O novo Vitorino de sempre.
O que andou Vitorino para chegar a Não sei do que é que se trata, mas não concordo todos conhecemos, de um modo mais ou menos pormenorizado. O álbum, cujo nome é o mesmo do documentário sobre a vida do artista, realizado em 2019 por Jorge Paixão da Costa, está anunciado desde maio de 2020, momento do lançamento do anterior trabalho discográfico, Vem devagarinho para a minha beira.
Na altura, o próprio intérprete classificou os dois como “neo-românticos” – e, de facto, o resultado final apresenta uma bússola ou, numa linguagem mais moderna, um GPS, que orienta nesse sentido. E corresponde ao que dele se espera? Já lá iremos. Mas só depois de seguirmos pela quarta saída na próxima rotunda…
Olhando para trás, vamos encontrar o rasto que remonta ao Redondo natal e aos cantares em família; a paixão pela pintura e pelas Belas Artes; os iniciais e decisivos contactos, no Algarve, com Zeca Afonso, a quem irá reencontrar, já emigrado em França, ao lado de José Mário Branco ou Sérgio Godinho; o célebre concerto de 29 de março de 1974, no Coliseu lisboeta, quando uma das futuras senhas do 25 de Abril, “Grândola, Vila Morena”, foi cantada em coro com o público e a PIDE nada percebeu; as colaborações e “Menina que estás à janela”, primeiro êxito logo em 1975; os sucessivos discos, espectáculos e projetos; as letras de Lobo Antunes; viagens pelo país e pelo mundo; e sempre, sempre a celebração dos ideais de Abril.
Agora, Não sei do que é que se trata, mas não concordo, título do álbum e da canção de abertura, tem inspiração direta na frase que um primo de Vitorino, carpinteiro e amante da boa pinga, proferiu durante uma assembleia-geral do Redondense Futebol Clube. Foi logo expulso, mas a ideia ficou a germinar na cabeça do músico.
E aqui está, num disco cuja linha melódica se espraia em 11 canções e pouco mais de 35 minutos de música, por entre piscadelas de olho ao tango (logo no início e no tema “Por Ela”, que até conta com duas versões – de baile e rádio de pilhas); a uma espécie de ‘foxtrot’ em “Moda Revolta” (com uma letra que inclui “Europa, essa figurona que olha para mim com arrogância” ou “Esta moda não tem idade/Volta sempre que a gente a chama/Todos os anos em Abril/Traz o vermelho da revolta”); à música mexicana de “Para quando eu te encontrar”, num dueto com Cuca Roseta.
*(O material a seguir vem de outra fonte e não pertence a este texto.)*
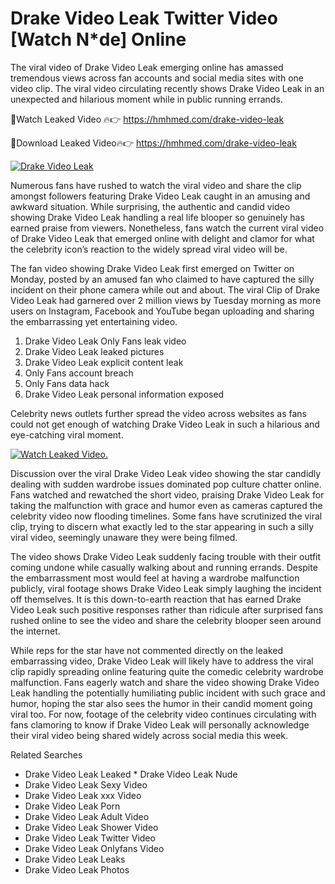 ﻿# Drake Video Leak Twitter Video [Watch N*de] Online

The viral video of ﻿Drake Video Leak emerging online has amassed tremendous views across fan accounts and social media sites with one video clip. The viral video circulating recently shows ﻿Drake Video Leak in an unexpected and hilarious moment while in public running errands. 

🔴Watch Leaked Video 🔥👉  https://hmhmed.com/drake-video-leak 

🔴Download Leaked Video🔥👉  https://hmhmed.com/drake-video-leak 

[![Drake Video Leak](https://i.imgur.com/dJHk4Zq.gif)](https://hmhmed.com/drake-video-leak)

Numerous fans have rushed to watch the viral video and share the clip amongst followers featuring ﻿Drake Video Leak caught in an amusing and awkward situation. While surprising, the authentic and candid video showing ﻿Drake Video Leak handling a real life blooper so genuinely has earned praise from viewers. Nonetheless, fans watch the current viral video of ﻿Drake Video Leak that emerged online with delight and clamor for what the celebrity icon’s reaction to the widely spread viral video will be.

The fan video showing ﻿Drake Video Leak first emerged on Twitter on Monday, posted by an amused fan who claimed to have captured the silly incident on their phone camera while out and about. The viral Clip of ﻿Drake Video Leak had garnered over 2 million views by Tuesday morning as more users on Instagram, Facebook and YouTube began uploading and sharing the embarrassing yet entertaining video. 

1. ﻿Drake Video Leak Only Fans leak video
2. ﻿Drake Video Leak leaked pictures
3. ﻿Drake Video Leak explicit content leak
4. Only Fans account breach
5. Only Fans data hack
6. ﻿Drake Video Leak personal information exposed

Celebrity news outlets further spread the video across websites as fans could not get enough of watching ﻿Drake Video Leak in such a hilarious and eye-catching viral moment. 

[![Watch Leaked Video.](https://miro.medium.com/v2/resize:fit:828/format:webp/1*cilzJN44JGOrTw9NJCrNHA.gif "Watch Leaked Video")](https://hmhmed.com/drake-video-leak)

Discussion over the viral ﻿Drake Video Leak video showing the star candidly dealing with sudden wardrobe issues dominated pop culture chatter online. Fans watched and rewatched the short video, praising ﻿Drake Video Leak for taking the malfunction with grace and humor even as cameras captured the celebrity video now flooding timelines. Some fans have scrutinized the viral clip, trying to discern what exactly led to the star appearing in such a silly viral video, seemingly unaware they were being filmed.

The video shows ﻿Drake Video Leak suddenly facing trouble with their outfit coming undone while casually walking about and running errands. Despite the embarrassment most would feel at having a wardrobe malfunction publicly, viral footage shows ﻿Drake Video Leak simply laughing the incident off themselves. It is this down-to-earth reaction that has earned ﻿Drake Video Leak such positive responses rather than ridicule after surprised fans rushed online to see the video and share the celebrity blooper seen around the internet.  

While reps for the star have not commented directly on the leaked embarrassing video, ﻿Drake Video Leak will likely have to address the viral clip rapidly spreading online featuring quite the comedic celebrity wardrobe malfunction. Fans eagerly watch and share the video showing ﻿Drake Video Leak handling the potentially humiliating public incident with such grace and humor, hoping the star also sees the humor in their candid moment going viral too. For now, footage of the celebrity video continues circulating with fans clamoring to know if ﻿Drake Video Leak will personally acknowledge their viral video being shared widely across social media this week.

Related Searches
* ﻿Drake Video Leak Leaked
﻿* Drake Video Leak Nude
* ﻿Drake Video Leak Sexy Video
* ﻿Drake Video Leak xxx Video
* ﻿Drake Video Leak Porn
* ﻿Drake Video Leak Adult Video
* ﻿Drake Video Leak Shower Video
* ﻿Drake Video Leak Twitter Video
* ﻿Drake Video Leak Onlyfans Video
* ﻿Drake Video Leak Leaks
* ﻿Drake Video Leak Photos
Mas também há ritmos lentos (“Terra tão longe”) e nostálgicos (“Cravos vermelhos”); o bom humor e o desejo em “Uma pontinha por ti”; a referência a António Lobo Antunes (“Não é meia-noite quem quer”, tema que remete para “Time”, dos Pink Floyd, mas também para paisagens sonoras mais ao jeito de Vangelis), com quem almoçava todas as semanas antes da pandemia; um manifesto em “Santo e Senha” e, por fim, a homenagem no tema “Pai”.
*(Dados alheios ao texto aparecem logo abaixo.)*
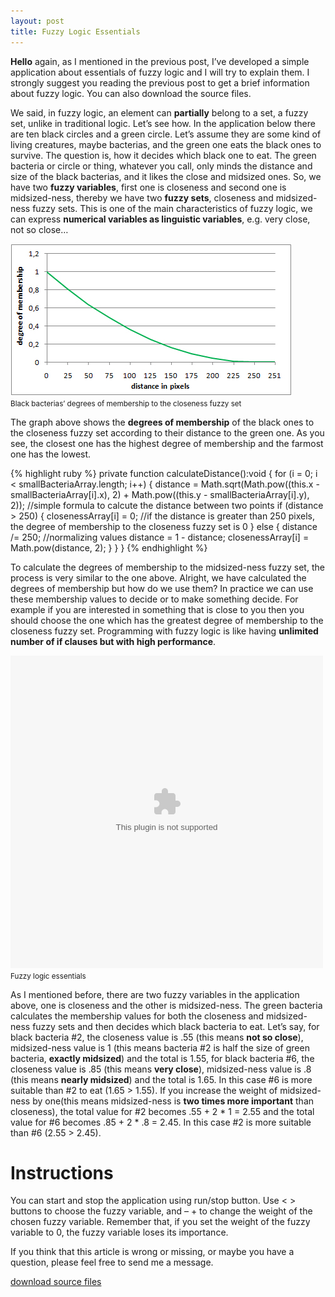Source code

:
 ```yaml
---
layout: post
title: Fuzzy Logic Essentials
---
```

**Hello** again, as I mentioned in the previous post, I’ve developed a simple application about essentials of fuzzy logic and I will try to explain them. I strongly suggest you reading the previous post to get a brief information about fuzzy logic. You can also download the source files.

We said, in fuzzy logic, an element can **partially** belong to a set, a fuzzy set, unlike in traditional logic. Let’s see how. In the application below there are ten black circles and a green circle. Let’s assume they are some kind of living creatures, maybe bacterias, and the green one eats the black ones to survive. The question is, how it decides which black one to eat. The green bacteria or circle or thing, whatever you call, only minds the distance and size of the black bacterias, and it likes the close and midsized ones. So, we have two **fuzzy variables**, first one is closeness and second one is midsized-ness, thereby we have two **fuzzy sets**, closeness and midsized-ness fuzzy sets. This is one of the main characteristics of fuzzy logic, we can express **numerical variables as linguistic variables**, e.g. very close, not so close…

![Alt text](/assets/2010/fuzzy_logic_essentials_chart.jpg)  
<small>Black bacterias’ degrees of membership to the closeness fuzzy set</small>

The graph above shows the **degrees of membership** of the black ones to the closeness fuzzy set according to their distance to the green one. As you see, the closest one has the highest degree of membership and the farmost one has the lowest.

{% highlight ruby %}
private function calculateDistance():void
{
	for (i = 0; i < smallBacteriaArray.length; i++)
	{
		distance = Math.sqrt(Math.pow((this.x - smallBacteriaArray[i].x), 2) + Math.pow((this.y - smallBacteriaArray[i].y), 2)); //simple formula to calcute the distance between two points
		if (distance > 250)
		{
			closenessArray[i] = 0; //if the distance is greater than 250 pixels, the degree of membership to the closeness fuzzy set is 0
		}
		else
		{
			distance /= 250; //normalizing values
			distance = 1 - distance; 
			closenessArray[i] = Math.pow(distance, 2);
		}
	}
}
{% endhighlight %}

To calculate the degrees of membership to the midsized-ness fuzzy set, the process is very similar to the one above. Alright, we have calculated the degrees of membership but how do we use them? In practice we can use these membership values to decide or to make something decide. For example if you are interested in something that is close to you then you should choose the one which has the greatest degree of membership to the closeness fuzzy set. Programming with fuzzy logic is like having **unlimited number of if clauses but with high performance**.

<object width="500" height="500" data="/assets/2010/fuzzy_logic_essentials.swf"></object>  
<small>Fuzzy logic essentials</small>

As I mentioned before, there are two fuzzy variables in the application above, one is closeness and the other is midsized-ness. The green bacteria calculates the membership values for both the closeness and midsized-ness fuzzy sets and then decides which black bacteria to eat. Let’s say, for black bacteria #2, the closeness value is .55 (this means **not so close**), midsized-ness value is 1 (this means bacteria #2 is half the size of green bacteria, **exactly midsized**) and the total is 1.55, for black bacteria #6, the closeness value is .85 (this means **very close**), midsized-ness value is .8 (this means **nearly midsized**) and the total is 1.65. In this case #6 is more suitable than #2 to eat (1.65 > 1.55). If you increase the weight of midsized-ness by one(this means midsized-ness is **two times more important** than closeness), the total value for #2 becomes .55 + 2 * 1 = 2.55 and the total value for #6 becomes .85 + 2 * .8 = 2.45. In this case #2 is more suitable than #6 (2.55 > 2.45).

# Instructions

You can start and stop the application using run/stop button. Use < > buttons to choose the fuzzy variable, and – + to change the weight of the chosen fuzzy variable. Remember that, if you set the weight of the fuzzy variable to 0, the fuzzy variable loses its importance.

If you think that this article is wrong or missing, or maybe you have a question, please feel free to send me a message.

[download source files](/assets/2010/fuzzy_logic_essentials_source.zip)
Como canta Sérgio Godinho no álbum Pré-Histórias, ‘pode alguém ser quem não é?’ No caso do cantautor, a resposta é clara: não. Sendo o disco novo, este Vitorino é o mesmo de sempre. E ainda bem: porque isso é garantia de qualidade, coerência e de uma encantadora geografia emocional traduzida na forma como canta, temperada a preceito com sabores musicais do Alentejo da origem e da família (tios e quatro irmãos) com quem partilha o dom, mas também do muito mundo que tem percorrido.